Now we will check whether the angle $\dfrac{\pi }{4}$ and $\dfrac{5\pi }{4}$ is maximum or not. For this we will double differentiate the given function or differentiate
$f''\left( x \right)=\dfrac{d\left( f'\left( x \right) \right)}{dx}$
$\Rightarrow \dfrac{d\left( \cos x-\sin x \right)}{dx}$
$\Rightarrow f''\left( x \right)=-\sin -\cos x$ …………………………… (iii)
Putting the value $\dfrac{\pi }{4}$ in the equation (iii) we get:
$\Rightarrow -\sin \dfrac{\pi }{4}-\cos \dfrac{\pi }{4}$
Value of $\sin \dfrac{\pi }{4}$ and $\cos \dfrac{\pi }{4}$ is $\dfrac{1}{\sqrt{2}}$
$\Rightarrow -\dfrac{1}{\sqrt{2}}-\dfrac{1}{\sqrt{2}}$
$\Rightarrow -\dfrac{2}{\sqrt{2}}$
$\Rightarrow -\sqrt{2}<0$
Since the value turned out to be negative, so at $\dfrac{\pi }{4}$ the function is maximum.
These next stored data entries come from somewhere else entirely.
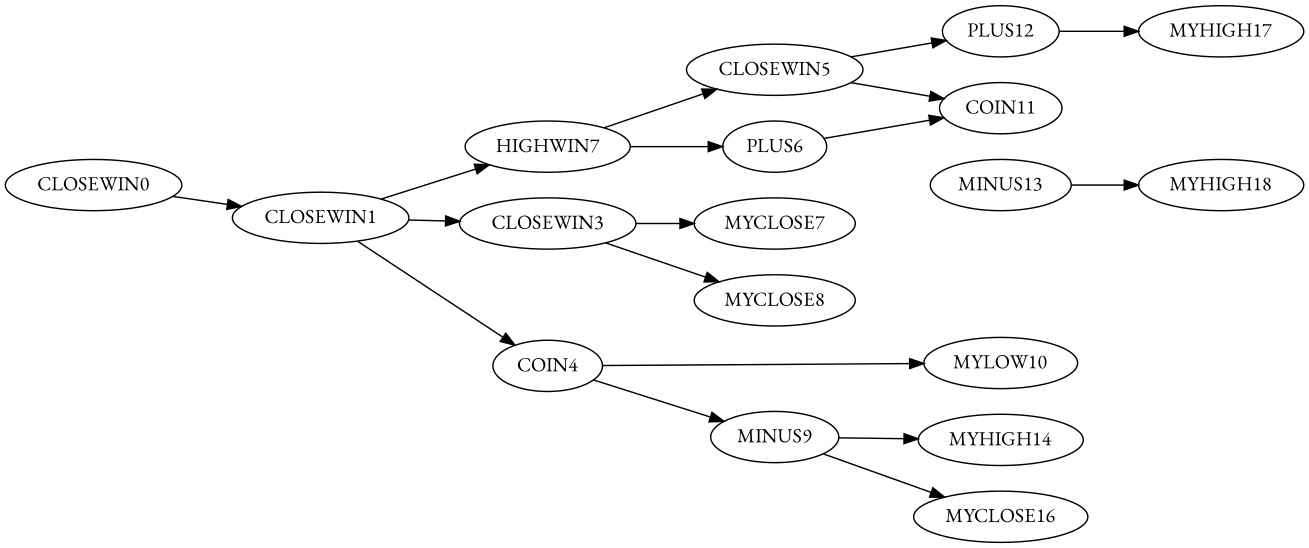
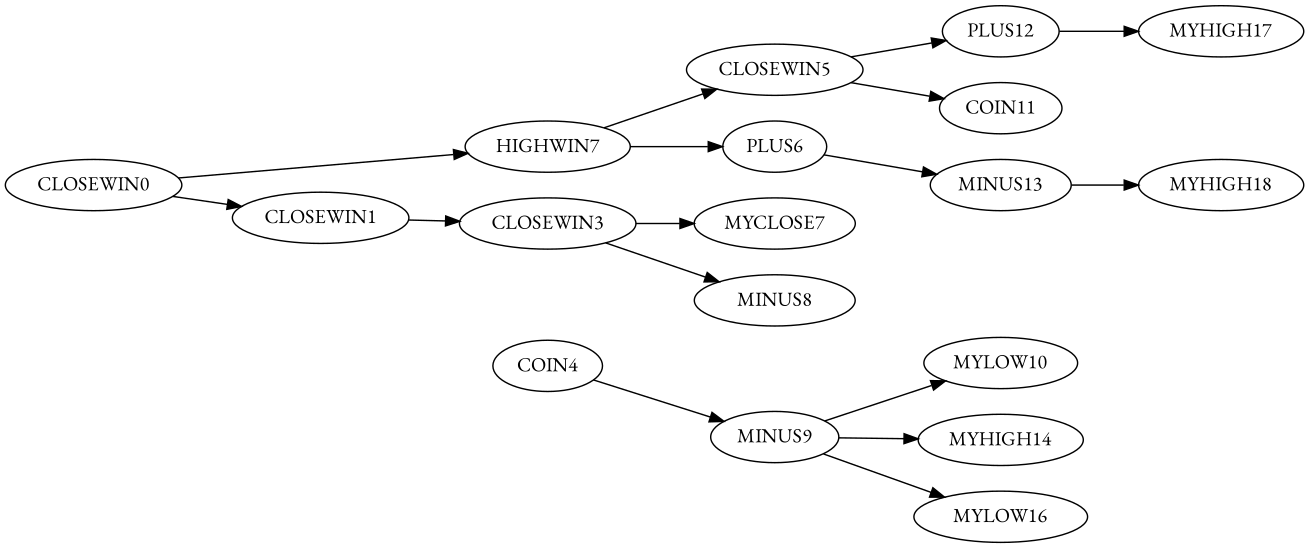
  digraph {
    fontname="EB Garamond"
    rankdir=LR
    node [fontname="EB Garamond"]
    edge [fontname="EB Garamond"]
    CLOSEWIN0
    CLOSEWIN1
    n3 [label=HIGHWIN7]
    CLOSEWIN3
    COIN4
    CLOSEWIN5
    PLUS6
    MYCLOSE7
-   MYCLOSE8
+   MYCLOSE8 [label=MINUS8]
    MINUS9
    MYLOW10
    COIN11
    PLUS12
    MINUS13
    MYHIGH14
-   MYLOW16 [label=MYCLOSE16]
+   MYLOW16
    MYHIGH17
    MYHIGH18
    CLOSEWIN0 -> CLOSEWIN1
-   CLOSEWIN1 -> n3
+   CLOSEWIN0 -> n3
    CLOSEWIN1 -> CLOSEWIN3
-   CLOSEWIN1 -> COIN4
    n3 -> CLOSEWIN5
    n3 -> PLUS6
    CLOSEWIN3 -> MYCLOSE7
    CLOSEWIN3 -> MYCLOSE8
    COIN4 -> MINUS9
-   COIN4 -> MYLOW10
+   MINUS9 -> MYLOW10
    CLOSEWIN5 -> COIN11
    CLOSEWIN5 -> PLUS12
-   PLUS6 -> COIN11
+   PLUS6 -> MINUS13
    MINUS9 -> MYHIGH14
    MINUS9 -> MYLOW16
    PLUS12 -> MYHIGH17
    MINUS13 -> MYHIGH18
  }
Putting $\dfrac{5\pi }{4}$ in place of the angle$x$in equation (iii), to check whether the function is maximum or not:
$\Rightarrow -\sin \dfrac{5\pi }{4}-\cos \dfrac{5\pi }{4}$
Now, $\dfrac{5\pi }{4}$ lies in the third quadrant, both the function $\sin x$ and $\cos x$ will be negative in the third quadrant. So the value of $\sin \dfrac{5\pi }{4}$ and $\cos \dfrac{5\pi }{4}$ is $\dfrac{-1}{\sqrt{2}}$ . On putting the value :$\Rightarrow -\left( -\dfrac{1}{\sqrt{2}} \right)-\left( -\dfrac{1}{\sqrt{2}} \right)$
$\Rightarrow \dfrac{1}{\sqrt{2}}+\dfrac{1}{\sqrt{2}}$
$\Rightarrow \sqrt{2}>0$
Since the value is positive for double differentiation of the function it means the function is minimum at angle $\dfrac{5\pi }{4}$ .
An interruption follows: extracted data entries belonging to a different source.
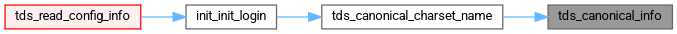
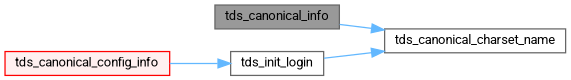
  digraph {
    fontname=Roboto
    rankdir=RL
    node [color=grey40 fillcolor=white fontname=Roboto fontsize=10 shape=box style=filled]
    edge [color=steelblue1 dir=back fontname=Roboto fontsize=10 labelfontname=Helvetica labelfontsize=10 style=solid]
    n1 [color=gray40 fillcolor=grey60 fontcolor=black height=0.2 label=tds_canonical_info width=0.4]
    n2 [height=0.2 label=tds_canonical_charset_name width=0.4]
-   n3 [height=0.2 label=init_init_login width=0.4]
-   n4 [color=red fillcolor="#FFF0F0" height=0.2 label=tds_read_config_info width=0.4]
-   n1 -> n2
+   n3 [height=0.2 label=tds_init_login width=0.4]
+   n4 [color=red fillcolor="#FFF0F0" height=0.2 label=tds_canonical_config_info width=0.4]
+   n2 -> n1
    n2 -> n3
    n3 -> n4
  }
We will put $\dfrac{\pi }{4}$ in the main function $\sin x+\cos x$ to find the maximum value. On putting the value we get:
$\Rightarrow \sin \dfrac{\pi }{4}+\cos \dfrac{\pi }{4}$
$\Rightarrow \dfrac{1}{\sqrt{2}}+\dfrac{1}{\sqrt{2}}$
$\Rightarrow \sqrt{2}$

$\therefore$ The maximum value of $\sin x+\cos x$ is $\sqrt{2}$.

Note: To solve this question we should know the values of the angles of function $\tan \dfrac{\pi }{4},$ $\sin \dfrac{\pi }{4}$ $\cos \dfrac{\pi }{4}$ from trigonometric ratio table. Note that there are many more values of $\theta$ for which $\tan \theta =1$. We should know in which quadrant does the trigonometric function give negative or positive value.